* [WRITTEN TASK]
Can you write out the records from their first line through the line containing "family: Accipitridae", inclusive, as a numbered list that skips blank lines?

—————

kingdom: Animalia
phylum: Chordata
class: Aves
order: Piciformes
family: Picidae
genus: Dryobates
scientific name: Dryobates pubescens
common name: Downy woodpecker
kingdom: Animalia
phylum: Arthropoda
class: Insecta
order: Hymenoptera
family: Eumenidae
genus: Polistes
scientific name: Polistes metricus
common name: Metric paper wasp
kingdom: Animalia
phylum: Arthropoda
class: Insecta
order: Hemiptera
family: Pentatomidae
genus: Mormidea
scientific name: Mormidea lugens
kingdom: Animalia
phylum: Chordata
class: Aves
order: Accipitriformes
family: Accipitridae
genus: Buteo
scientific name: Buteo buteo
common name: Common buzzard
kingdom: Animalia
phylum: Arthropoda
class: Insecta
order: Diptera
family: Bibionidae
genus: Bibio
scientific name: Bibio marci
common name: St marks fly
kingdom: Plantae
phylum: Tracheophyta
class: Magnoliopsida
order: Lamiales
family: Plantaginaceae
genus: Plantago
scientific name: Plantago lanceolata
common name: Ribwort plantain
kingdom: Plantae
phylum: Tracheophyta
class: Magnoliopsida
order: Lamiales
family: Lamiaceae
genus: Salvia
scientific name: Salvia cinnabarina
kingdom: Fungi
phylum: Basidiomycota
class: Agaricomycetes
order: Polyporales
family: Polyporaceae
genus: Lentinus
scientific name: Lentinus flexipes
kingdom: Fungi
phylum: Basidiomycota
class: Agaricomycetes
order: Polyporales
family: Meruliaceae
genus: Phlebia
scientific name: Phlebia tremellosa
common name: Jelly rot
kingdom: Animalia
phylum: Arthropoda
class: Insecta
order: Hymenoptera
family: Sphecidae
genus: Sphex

—————

* [CORRECT RESULT]
1. kingdom: Animalia
2. phylum: Chordata
3. class: Aves
4. order: Piciformes
5. family: Picidae
6. genus: Dryobates
7. scientific name: Dryobates pubescens
8. common name: Downy woodpecker
9. kingdom: Animalia
10. phylum: Arthropoda
11. class: Insecta
12. order: Hymenoptera
13. family: Eumenidae
14. genus: Polistes
15. scientific name: Polistes metricus
16. common name: Metric paper wasp
17. kingdom: Animalia
18. phylum: Arthropoda
19. class: Insecta
20. order: Hemiptera
21. family: Pentatomidae
22. genus: Mormidea
23. scientific name: Mormidea lugens
24. kingdom: Animalia
25. phylum: Chordata
26. class: Aves
27. order: Accipitriformes
28. family: Accipitridae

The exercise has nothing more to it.